*TEXTO EXTRAÍDO*.
E agora, quando sois escoltados por mil anjos, vós
que partis, quando fizerdes o vosso caminho connosco na presença imediata do
Pai: lembrai-vos que o cuidado mínimo que deveis ter é que Satã e o mundo vos
ponham nos seus caminhos, e que o vosso cuidado maior deve ser o de velar sobre
o vosso próprio coração. Deveis estar seguros com que corações ides no caminho,
para que não erreis e saibais o que dizeis e fazeis. O que então investis,
depositai-o sobre terra boa.
Porque nós não somos a gente que deve servir de
juízo aos outros, que deve endurecer os corações dos outros; a este ministério
nós não somos chamados, graças a Deus. Esse ministério o deixamos aos pastores
das Igrejas estabelecidas, aos ministros dedicados. Eles, talvez, terão o
dever: Endurecer o coração deste povo. Mas se o Salvador é benigno para
connosco, não nos imporá esse ministério. Vamos com gozo quando somos chamados,
mas não temos vontade de ir onde não há corações. Dai-nos corações!
A Jesus quero pintar
Morrendo Ele, para pagar
Por nós na cruz.
Levarei o que Ele ganhou
Ao mundo que Ele venceu,
Acendendo-lhe a luz.
Dai-nos corações! Trazei-nos gente que necessite de
um Salvador, que precise de salvação, a quem lhe doa o pecado, a incredulidade,
que anele algo em que crer, a quem poder ater-se, que logo se lançaria nos
braços do Pastor se só soubesse quem é o seu Pastor. Nós sabemos como Ele Se
chama, sabemos instrui-los, temos lugar para eles, e se eles forem frios como o
gelo, aquecer-se-ão, e se forem pedras, far-se-ão vivos e serão postos nos
braços do Pastor.
Isto podemo-lo esperar certamente, se nos
dirigirmos às pessoas adequadas, se podermos deixar descansar o nosso afã
inoportuno. Com todo o ardor da nossa misericórdia temos de esperar até que se
juntem as pessoas, o tempo e os lugares propícios. E tenhamos em conta que o
que fazemos não importa, porque tudo o que fazemos, Ele no-lo dá. O que importa
é que vamos fiel e pontualmente segundo a ordem que nos foi dada em geral ou em
particular.

*REQUISITOS DO PROBLEMA*. Reescreva o trecho do texto extraído que vai de "E agora, quando" até "sobre terra boa.", trocando "terra boa" por "solo fértil". Os dados que vêm a seguir são um material à parte e não têm ligação com o texto extraído.

*DADOS EM ESTUDO*.
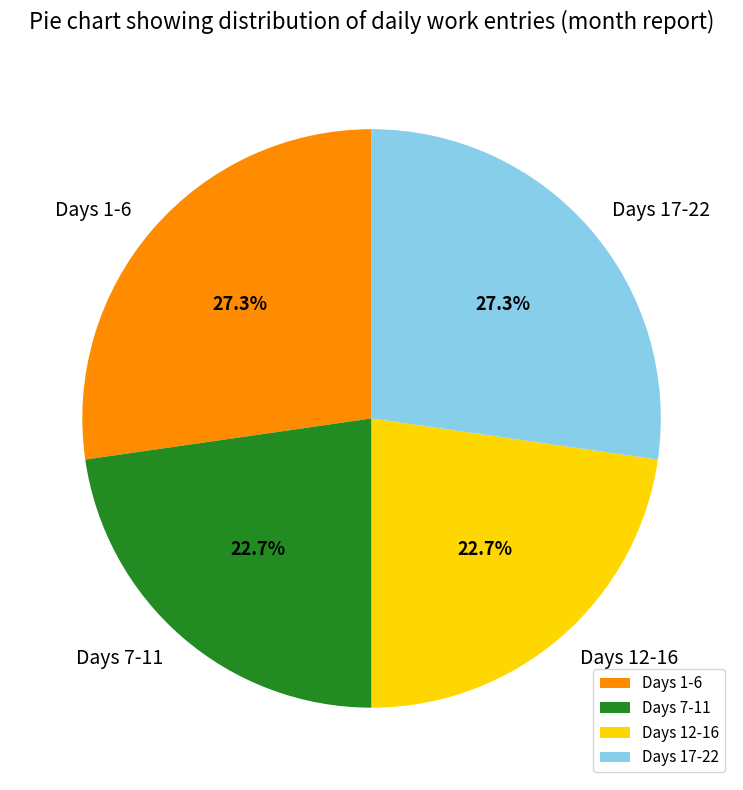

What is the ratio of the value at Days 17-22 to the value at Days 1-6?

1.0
...
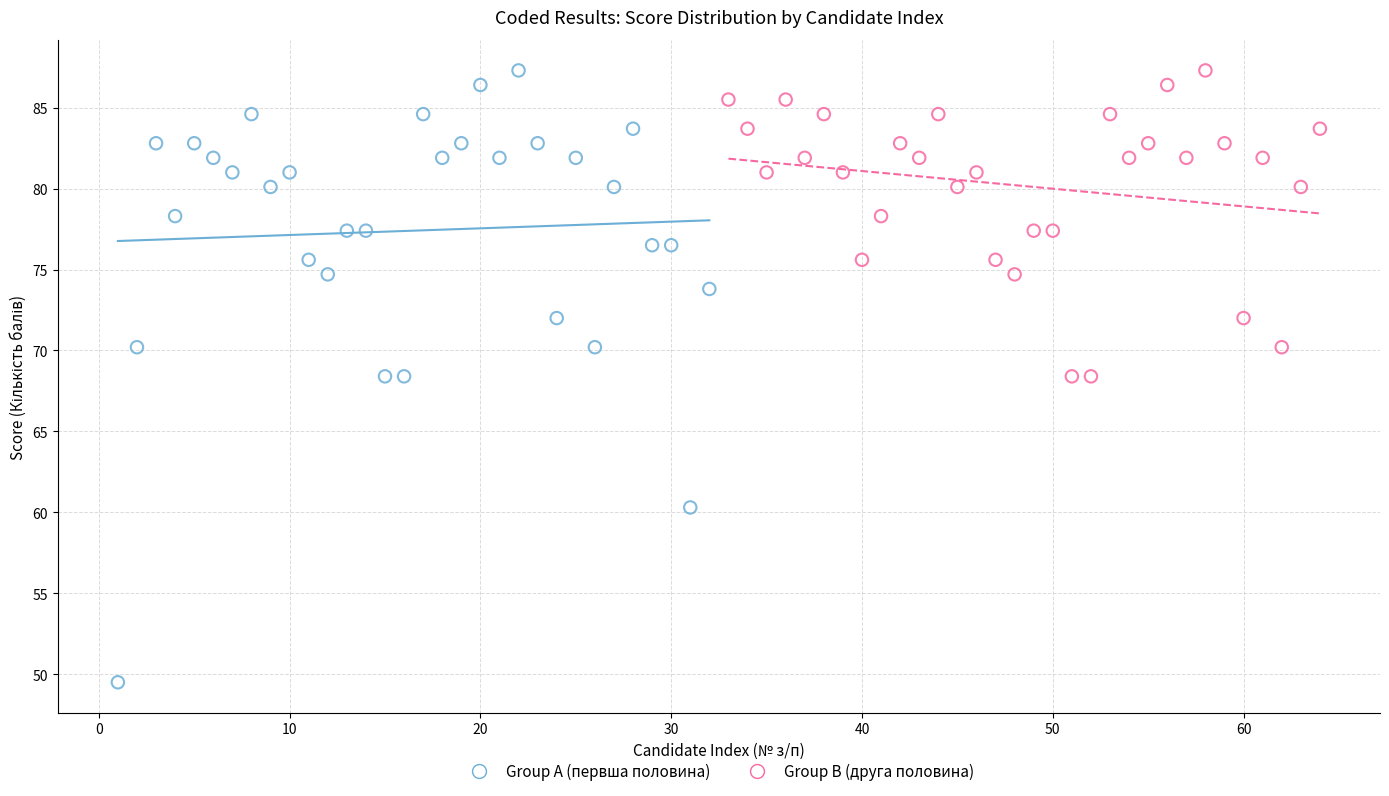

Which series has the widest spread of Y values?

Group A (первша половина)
--
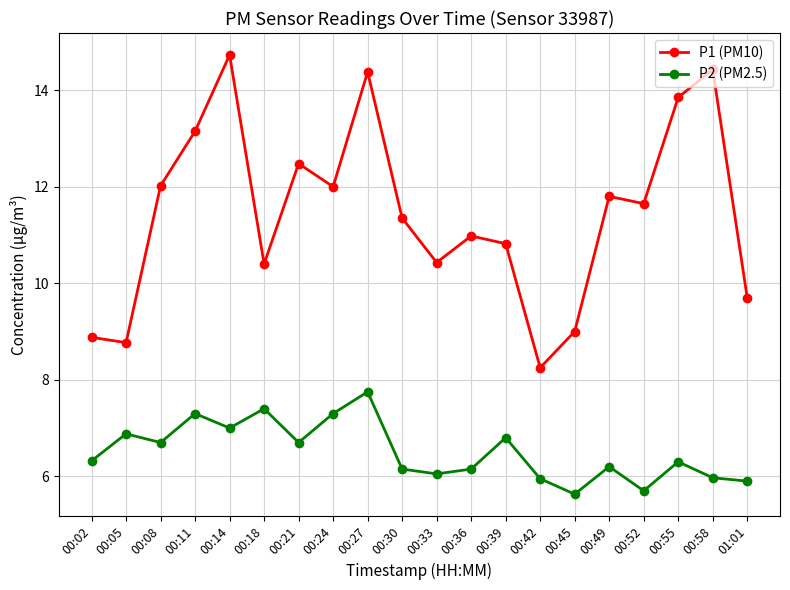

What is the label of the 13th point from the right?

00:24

*RESULTADO DO EXERCÍCIO*.
E agora, quando sois escoltados por mil anjos, vós
que partis, quando fizerdes o vosso caminho connosco na presença imediata do
Pai: lembrai-vos que o cuidado mínimo que deveis ter é que Satã e o mundo vos
ponham nos seus caminhos, e que o vosso cuidado maior deve ser o de velar sobre
o vosso próprio coração. Deveis estar seguros com que corações ides no caminho,
para que não erreis e saibais o que dizeis e fazeis. O que então investis,
depositai-o sobre solo fértil.